The study finds that over 80 percent of children consume more than the daily recommended 2,300 milligrams of sodium on a regular basis — which is also well over the recommended maximum intake of 1,500 milligrams for those with high blood pressure. Children who consumed the highest amount of salt were at 36 percent higher risk of having high blood pressure than children who ate less of it, according to the research.

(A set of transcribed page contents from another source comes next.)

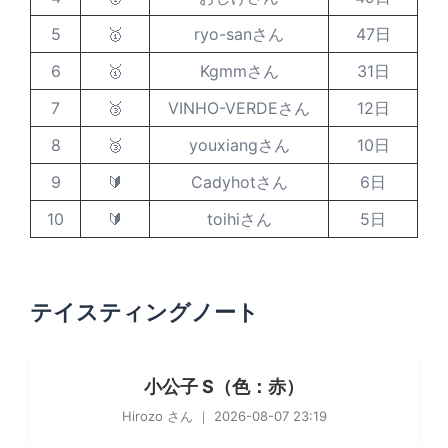
5
🥇
ryo-sanさん
47日
6
🥇
Kgmmさん
31日
7
🥉
VINHO-VERDEさん
12日
8
🥉
youxiangさん
10日
9
🔰
Cadyhotさん
6日
10
🔰
toihiさん
5日
テイスティングノート
小公子 S（色：赤）
Hirozo さん ｜ 2026-08-07 23:19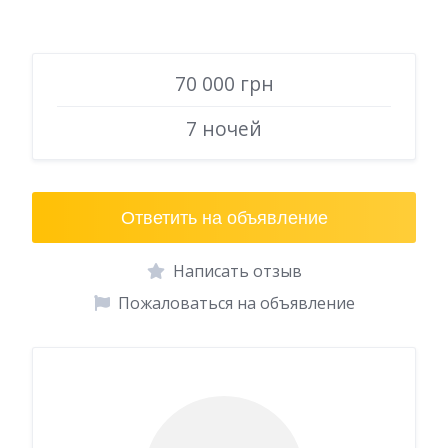
70 000 грн
7 ночей
Ответить на объявление
Написать отзыв
Пожаловаться на объявление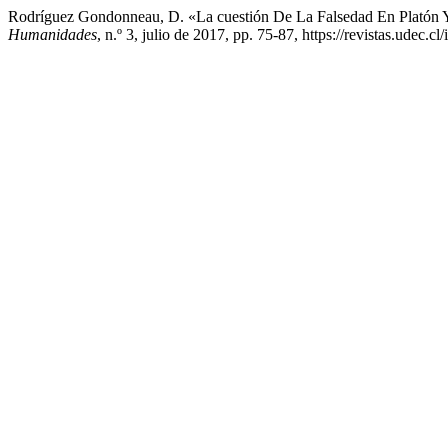
Rodríguez Gondonneau, D. «La cuestión De La Falsedad En Platón 
Humanidades
, n.º 3, julio de 2017, pp. 75-87, https://revistas.udec.c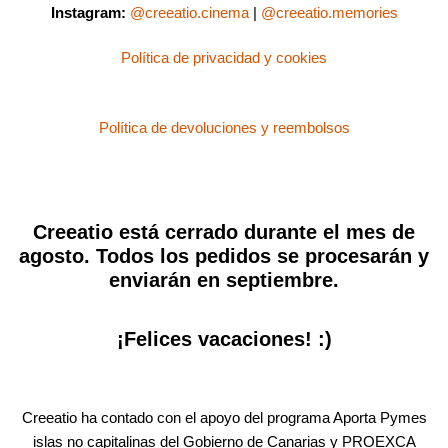
Instagram:
@creeatio.cinema
|
@creeatio.memories
Política de privacidad y cookies
Política de devoluciones y reembolsos
Creeatio está cerrado durante el mes de
agosto. Todos los pedidos se procesarán y
enviarán en septiembre.
¡Felices vacaciones! :)
Creeatio ha contado con el apoyo del programa Aporta Pymes
islas no capitalinas del Gobierno de Canarias y PROEXCA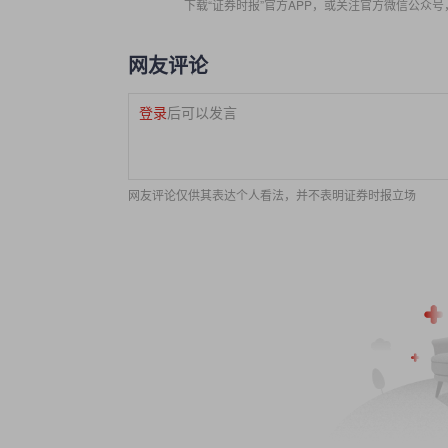
下载“证券时报”官方APP，或关注官方微信公众
网友评论
登录
后可以发言
网友评论仅供其表达个人看法，并不表明证券时报立场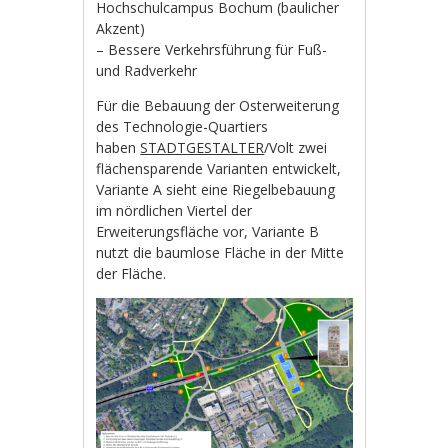
Hochschulcampus Bochum (baulicher
Akzent)
– Bessere Verkehrsführung für Fuß-
und Radverkehr
Für die Bebauung der Osterweiterung
des Technologie-Quartiers
haben
STADTGESTALTER
/Volt zwei
flächensparende Varianten entwickelt,
Variante A sieht eine Riegelbebauung
im nördlichen Viertel der
Erweiterungsfläche vor, Variante B
nutzt die baumlose Fläche in der Mitte
der Fläche.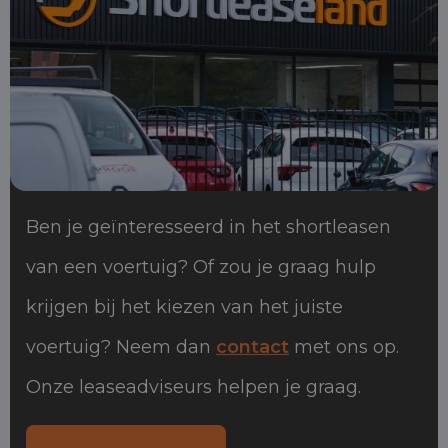
Ben je geïnteresseerd in het shortleasen
van een voertuig? Of zou je graag hulp
krijgen bij het kiezen van het juiste
voertuig? Neem dan
contact
met ons op.
Onze leaseadviseurs helpen je graag.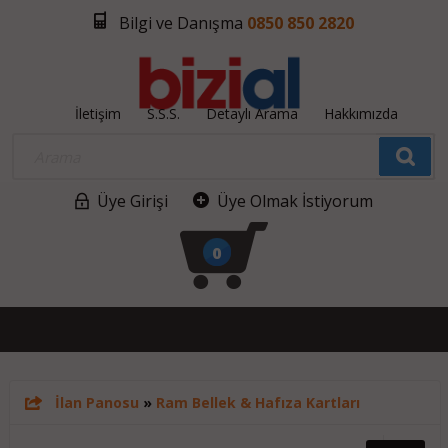
Bilgi ve Danışma
0850 850 2820
İletişim
S.S.S.
Detaylı Arama
Hakkımızda
Üye Girişi
Üye Olmak İstiyorum
0
İlan Panosu
»
Ram Bellek & Hafıza Kartları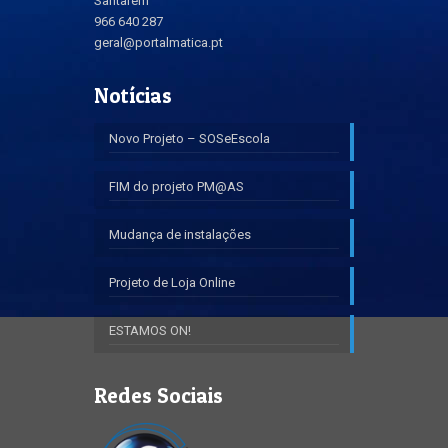
Santarém
966 640 287
geral@portalmatica.pt
Notícias
Novo Projeto – SOSeEscola
FIM do projeto PM@AS
Mudança de instalações
Projeto de Loja Online
ESTAMOS ON!
Redes Sociais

But the amount of salt that kids consume is partly due to the food industry’s reckless use of sodium in its products. The vast majority — approximately 75 percent — of salt consumed by Americans comes from restaurant meals and processed, pre-packaged foods like white bread, ham, spaghetti with sauce, and ketchup. As Nature World News points out, the same level of excess sodium is found in at least 75 percent of food marketed at toddlers, too.
By some estimates, the food industry’s predilection for salt contributes to 100,000 American deaths every year from hypertension that leads to heart attacks, strokes, and other cardiovascular conditions — conditions that are much more likely to form in people who have high blood pressure at an early age.

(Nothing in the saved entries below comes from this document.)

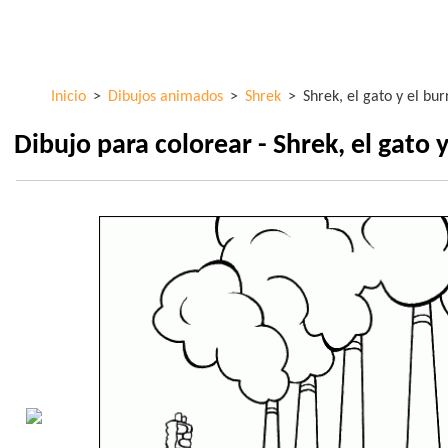
Pasar al
ColorKid.net
contenido
principal
Inicio
>
Dibujos animados
>
Shrek
>
Shrek, el gato y el bur
Dibujo para colorear - Shrek, el gato y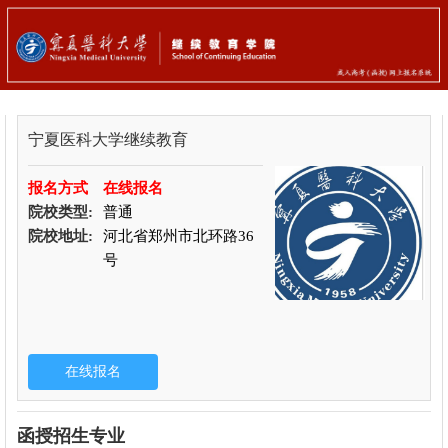
宁夏医科大学继续教育
报名方式
在线报名
院校类型:
普通
院校地址:
河北省郑州市北环路36
号
函授招生专业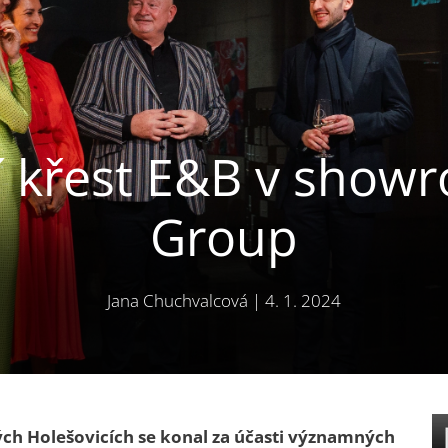
í křest E&B v show
Group
Jana Chuchvalcová
|
4. 1. 2024
ch Holešovicích se konal za účasti významných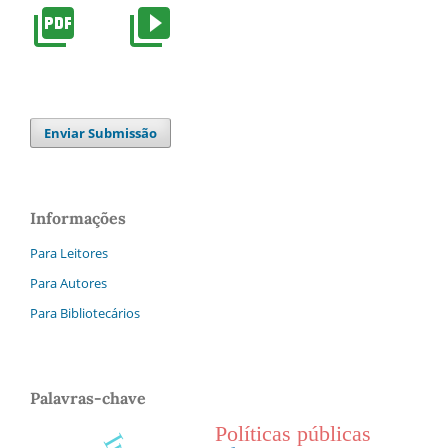
Enviar Submissão
Informações
Para Leitores
Para Autores
Para Bibliotecários
Palavras-chave
Políticas públicas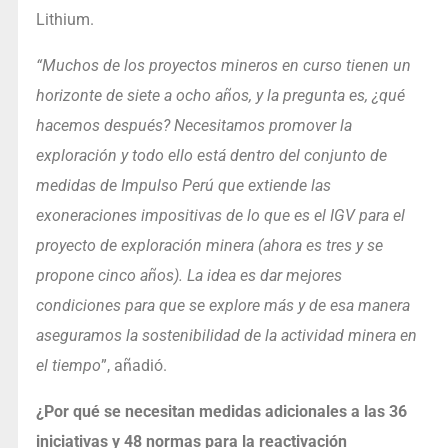
Lithium.
“Muchos de los proyectos mineros en curso tienen un
horizonte de siete a ocho años, y la pregunta es, ¿qué
hacemos después? Necesitamos promover la
exploración y todo ello está dentro del conjunto de
medidas de Impulso Perú que extiende las
exoneraciones impositivas de lo que es el IGV para el
proyecto de exploración minera (ahora es tres y se
propone cinco años). La idea es dar mejores
condiciones para que se explore más y de esa manera
aseguramos la sostenibilidad de la actividad minera en
el tiempo
”, añadió.
¿Por qué se necesitan medidas adicionales a las 36
iniciativas y 48 normas para la reactivación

Unfortunately, the U.S. Food and Drug Administration (FDA) has failed to act in any meaningful way to curb salt level in food despite the demonstrable health risks of excess sodium and the overwhelming recommendation of food researchers and public health advocates, including the Institute of Medicine. That’s largely a consequence of the disproportionate power of the corporate food lobby, which significantly jams up even the most uncontroversial reforms. Labeling requirements for deadly trans fats took over six years to work their way through the regulatory bureaucracy, stymied by industry complaints and threats of lawsuits.
Socioeconomic disparities also contribute to consuming too much salt and its subsequent medical consequences. The new study found that black children had 28 percent higher blood pressures than non-Hispanic white children. That’s not just a coincidence. Minorities, and specifically low-income minorities, tend to have worse diets because their communities lack access to supermarkets that sell healthy food products. Conservatives often criticize food stamp beneficiaries for eating soda and other junk food — but they rarely offer a solution for the resource disparity that forces recipients to rely on that kind of food, or the odd and demanding hours that poor people must work that may prevent them from preparing home-cooked meals.
Worse still, poor black and Latino Americans don’t have access to the sort of preventative and primary health care services that may alert them to and help manage an underlying condition like high blood pressure. Republican-led states that forgo Obamacare’s Medicaid expansion will only exacerbate those disparities by denying their neediest residents health insurance.
Lifestyle changes are certainly an important aspect of reversing Americans’ decline in health. But regulating the substances that feed those declines, and providing health care to groups disproportionately impacted by poverty and a lack of both healthy food and medical resources, are also parts of the equation.